The results build on a previous study, which demonstrated that this potential treatment strategy may be of benefit to at least some forms of neuromuscular disease (Arimura et al., 2014).
The strategy is based on previous work led by New York University School of Medicine’s Steven Burden which found that increasing MuSK activity helps keep muscle fibers and motor neurons connected longer in ALS – at least in mice (Kong et al., 2004; Punga et al., 2011). The approach is one of a growing number of gene therapies being developed for the disease (see May 2017 news).
The study is published on May 10 in EMBO Molecular Medicine.
The potential therapy, upon administration at disease onset, improved motor function and increased survival of a mouse model of SOD1 ALS by nearly 30% after exhibiting symptoms (64.2 ± 3.3 days; 50.3 ± 3.1 days) according to the study. The approach, however, did not curb motor neuron loss. The results are consistent with previous preclinical studies that suggest that a second therapy may be needed to protect motor neurons from ALS in part, by preventing their degeneration (Gould et al., 2006; Rouaux et al., 2007).
Meanwhile, Justin Fallon of Brown University is developing a different approach to help motor neurons and muscle fibers stay connected in people with ALS. The potential treatment strategy, which involves the injection of the extracellular matrix protein biglyan, also aims to stabilize neuromuscular junctions by increasing MuSK activation. The approach is based on previous studies which found that biglycan stabilizes these synapses in part, by regulating the localization and levels of MuSK at motor nerve terminals (Amenta et al., 2012).

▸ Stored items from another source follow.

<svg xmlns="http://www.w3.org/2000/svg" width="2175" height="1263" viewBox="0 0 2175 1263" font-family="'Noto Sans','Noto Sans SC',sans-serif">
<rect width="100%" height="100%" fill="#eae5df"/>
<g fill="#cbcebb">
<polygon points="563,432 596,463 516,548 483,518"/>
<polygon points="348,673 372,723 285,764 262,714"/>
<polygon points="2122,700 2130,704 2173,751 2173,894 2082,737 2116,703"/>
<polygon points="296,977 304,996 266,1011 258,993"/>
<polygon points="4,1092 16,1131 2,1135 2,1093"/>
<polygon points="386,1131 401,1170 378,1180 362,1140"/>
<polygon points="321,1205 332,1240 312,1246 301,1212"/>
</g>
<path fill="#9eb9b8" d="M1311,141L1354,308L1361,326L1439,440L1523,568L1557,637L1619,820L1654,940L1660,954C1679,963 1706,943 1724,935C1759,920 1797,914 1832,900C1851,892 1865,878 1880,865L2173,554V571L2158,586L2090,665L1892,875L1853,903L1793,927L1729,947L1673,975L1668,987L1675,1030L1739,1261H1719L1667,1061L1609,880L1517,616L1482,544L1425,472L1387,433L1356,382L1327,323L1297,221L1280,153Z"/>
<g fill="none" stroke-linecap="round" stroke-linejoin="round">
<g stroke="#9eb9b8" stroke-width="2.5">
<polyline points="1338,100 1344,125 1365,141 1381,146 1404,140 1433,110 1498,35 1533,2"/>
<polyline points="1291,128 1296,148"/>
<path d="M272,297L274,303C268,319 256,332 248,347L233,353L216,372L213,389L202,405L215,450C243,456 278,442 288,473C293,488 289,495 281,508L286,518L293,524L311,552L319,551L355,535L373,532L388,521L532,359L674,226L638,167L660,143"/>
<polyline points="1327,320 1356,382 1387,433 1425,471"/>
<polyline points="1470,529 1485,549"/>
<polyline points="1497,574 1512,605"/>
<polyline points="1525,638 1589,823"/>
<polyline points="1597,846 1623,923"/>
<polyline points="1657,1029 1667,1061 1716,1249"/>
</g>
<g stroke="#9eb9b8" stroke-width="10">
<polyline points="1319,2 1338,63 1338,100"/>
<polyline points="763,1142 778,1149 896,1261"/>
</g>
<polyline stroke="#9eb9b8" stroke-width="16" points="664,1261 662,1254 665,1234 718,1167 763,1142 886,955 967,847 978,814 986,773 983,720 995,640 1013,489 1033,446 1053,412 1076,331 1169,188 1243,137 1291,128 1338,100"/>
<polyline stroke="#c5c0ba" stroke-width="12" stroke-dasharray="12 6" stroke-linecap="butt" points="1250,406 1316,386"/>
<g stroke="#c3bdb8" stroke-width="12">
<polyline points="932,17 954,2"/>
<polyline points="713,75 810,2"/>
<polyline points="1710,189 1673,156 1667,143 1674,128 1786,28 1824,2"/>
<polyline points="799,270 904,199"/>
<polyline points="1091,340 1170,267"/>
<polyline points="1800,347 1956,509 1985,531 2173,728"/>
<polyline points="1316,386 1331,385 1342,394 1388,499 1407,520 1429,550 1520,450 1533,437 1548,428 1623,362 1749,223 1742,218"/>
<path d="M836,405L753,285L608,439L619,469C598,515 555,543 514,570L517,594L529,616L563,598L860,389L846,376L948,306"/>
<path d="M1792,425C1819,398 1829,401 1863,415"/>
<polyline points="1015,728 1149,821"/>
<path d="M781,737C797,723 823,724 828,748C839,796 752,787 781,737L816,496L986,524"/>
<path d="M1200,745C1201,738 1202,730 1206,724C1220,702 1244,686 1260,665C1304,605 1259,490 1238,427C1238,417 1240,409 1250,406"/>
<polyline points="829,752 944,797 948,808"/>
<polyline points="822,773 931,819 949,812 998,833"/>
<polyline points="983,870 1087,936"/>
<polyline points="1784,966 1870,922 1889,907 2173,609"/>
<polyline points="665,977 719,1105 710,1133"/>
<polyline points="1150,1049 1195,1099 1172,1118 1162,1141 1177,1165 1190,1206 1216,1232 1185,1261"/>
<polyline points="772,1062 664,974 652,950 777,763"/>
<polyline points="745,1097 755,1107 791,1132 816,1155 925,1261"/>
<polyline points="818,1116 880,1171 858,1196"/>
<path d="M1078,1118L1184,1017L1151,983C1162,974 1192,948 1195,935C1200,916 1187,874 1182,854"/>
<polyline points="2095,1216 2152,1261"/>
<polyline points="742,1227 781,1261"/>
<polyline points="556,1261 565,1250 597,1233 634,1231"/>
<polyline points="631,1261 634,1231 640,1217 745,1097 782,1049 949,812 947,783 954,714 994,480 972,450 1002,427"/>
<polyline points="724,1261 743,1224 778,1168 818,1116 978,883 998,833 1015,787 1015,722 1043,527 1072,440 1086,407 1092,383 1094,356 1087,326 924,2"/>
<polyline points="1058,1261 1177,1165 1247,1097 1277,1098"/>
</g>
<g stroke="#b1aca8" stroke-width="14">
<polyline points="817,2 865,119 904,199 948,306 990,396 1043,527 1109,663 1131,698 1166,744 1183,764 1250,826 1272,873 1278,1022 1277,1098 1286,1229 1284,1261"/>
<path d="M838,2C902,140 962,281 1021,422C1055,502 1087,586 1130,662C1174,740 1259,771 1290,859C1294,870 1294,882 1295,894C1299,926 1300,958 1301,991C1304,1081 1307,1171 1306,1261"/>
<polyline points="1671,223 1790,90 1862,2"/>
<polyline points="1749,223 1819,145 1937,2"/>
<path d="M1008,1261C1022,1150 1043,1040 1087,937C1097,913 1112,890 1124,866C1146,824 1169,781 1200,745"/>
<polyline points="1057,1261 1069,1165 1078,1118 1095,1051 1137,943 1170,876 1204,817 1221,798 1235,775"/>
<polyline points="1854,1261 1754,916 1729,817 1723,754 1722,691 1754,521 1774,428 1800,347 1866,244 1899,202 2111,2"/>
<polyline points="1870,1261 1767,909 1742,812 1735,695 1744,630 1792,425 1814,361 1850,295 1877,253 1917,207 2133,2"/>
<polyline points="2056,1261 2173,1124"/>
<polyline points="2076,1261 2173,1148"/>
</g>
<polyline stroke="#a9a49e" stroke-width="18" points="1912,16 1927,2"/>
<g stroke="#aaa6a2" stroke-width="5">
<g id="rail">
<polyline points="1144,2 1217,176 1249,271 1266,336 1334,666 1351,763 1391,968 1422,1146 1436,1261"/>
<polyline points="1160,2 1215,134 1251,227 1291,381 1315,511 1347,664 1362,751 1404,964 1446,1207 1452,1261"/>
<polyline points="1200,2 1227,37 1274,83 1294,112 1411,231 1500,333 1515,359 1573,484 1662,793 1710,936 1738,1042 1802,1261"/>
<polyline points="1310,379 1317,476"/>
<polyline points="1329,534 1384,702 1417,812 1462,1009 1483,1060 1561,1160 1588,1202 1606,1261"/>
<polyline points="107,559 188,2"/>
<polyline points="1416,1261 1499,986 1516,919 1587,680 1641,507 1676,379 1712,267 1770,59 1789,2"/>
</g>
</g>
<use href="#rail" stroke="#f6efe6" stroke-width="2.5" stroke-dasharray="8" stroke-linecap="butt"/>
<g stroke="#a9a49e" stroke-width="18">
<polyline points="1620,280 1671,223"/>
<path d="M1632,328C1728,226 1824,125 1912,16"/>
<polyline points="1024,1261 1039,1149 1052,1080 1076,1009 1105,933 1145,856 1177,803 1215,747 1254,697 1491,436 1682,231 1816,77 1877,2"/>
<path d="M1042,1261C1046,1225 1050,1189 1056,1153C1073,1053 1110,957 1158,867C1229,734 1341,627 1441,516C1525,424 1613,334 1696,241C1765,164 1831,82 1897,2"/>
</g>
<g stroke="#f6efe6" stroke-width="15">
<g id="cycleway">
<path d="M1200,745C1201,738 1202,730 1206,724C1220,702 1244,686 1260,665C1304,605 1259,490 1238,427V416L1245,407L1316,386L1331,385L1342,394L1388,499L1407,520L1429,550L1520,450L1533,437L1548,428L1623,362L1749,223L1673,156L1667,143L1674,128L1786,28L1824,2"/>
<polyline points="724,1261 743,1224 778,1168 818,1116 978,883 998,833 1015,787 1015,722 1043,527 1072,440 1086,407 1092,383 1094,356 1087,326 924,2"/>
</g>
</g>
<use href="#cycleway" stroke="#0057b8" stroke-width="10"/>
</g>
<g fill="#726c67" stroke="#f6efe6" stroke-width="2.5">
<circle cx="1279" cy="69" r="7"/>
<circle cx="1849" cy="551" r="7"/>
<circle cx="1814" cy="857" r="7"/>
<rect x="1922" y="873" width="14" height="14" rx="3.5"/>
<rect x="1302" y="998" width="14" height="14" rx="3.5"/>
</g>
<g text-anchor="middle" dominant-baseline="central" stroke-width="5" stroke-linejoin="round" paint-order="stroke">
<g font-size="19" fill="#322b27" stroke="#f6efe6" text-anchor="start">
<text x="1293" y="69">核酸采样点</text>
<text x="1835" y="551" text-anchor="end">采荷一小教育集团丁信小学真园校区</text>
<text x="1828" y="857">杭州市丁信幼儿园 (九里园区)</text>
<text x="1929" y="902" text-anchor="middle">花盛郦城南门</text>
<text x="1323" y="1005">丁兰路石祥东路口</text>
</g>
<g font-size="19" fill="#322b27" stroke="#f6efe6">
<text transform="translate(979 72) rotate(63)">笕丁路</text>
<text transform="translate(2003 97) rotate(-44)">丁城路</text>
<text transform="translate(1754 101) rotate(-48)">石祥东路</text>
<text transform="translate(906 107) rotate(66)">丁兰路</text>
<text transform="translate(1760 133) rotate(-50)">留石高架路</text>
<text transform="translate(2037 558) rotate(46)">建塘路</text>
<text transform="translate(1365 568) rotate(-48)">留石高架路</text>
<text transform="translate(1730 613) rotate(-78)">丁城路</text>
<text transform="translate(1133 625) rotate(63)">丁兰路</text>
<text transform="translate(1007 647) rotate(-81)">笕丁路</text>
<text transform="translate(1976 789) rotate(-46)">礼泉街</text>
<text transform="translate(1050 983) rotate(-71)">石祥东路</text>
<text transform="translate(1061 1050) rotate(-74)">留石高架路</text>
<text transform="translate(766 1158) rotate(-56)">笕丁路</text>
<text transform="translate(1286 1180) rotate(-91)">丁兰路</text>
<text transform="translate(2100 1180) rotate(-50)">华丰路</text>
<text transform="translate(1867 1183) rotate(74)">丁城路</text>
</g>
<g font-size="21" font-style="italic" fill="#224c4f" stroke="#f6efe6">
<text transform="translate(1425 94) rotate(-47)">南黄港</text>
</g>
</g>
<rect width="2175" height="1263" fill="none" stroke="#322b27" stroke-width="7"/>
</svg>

The strategy, known as TVN-102, is being developed by Providence startup Tivorsan Pharmaceuticals in Rhode Island, which is co-founded by Fallon. The approach can be administered safely and systemically according to preclinical studies without the need to be targeted or delivered to muscles affected by the disease (Amenta et al., 2011).
Biglycan is now approaching the clinic. The potential therapy is going to be evaluated as a treatment for Duchenne muscular dystrophy at the phase 1 stage. The strategy is based on previous preclinical studies which found that biglycan improved muscle function in DMD by recruiting utrophin, a protein related to dystrophin (Amenta et al., 2011).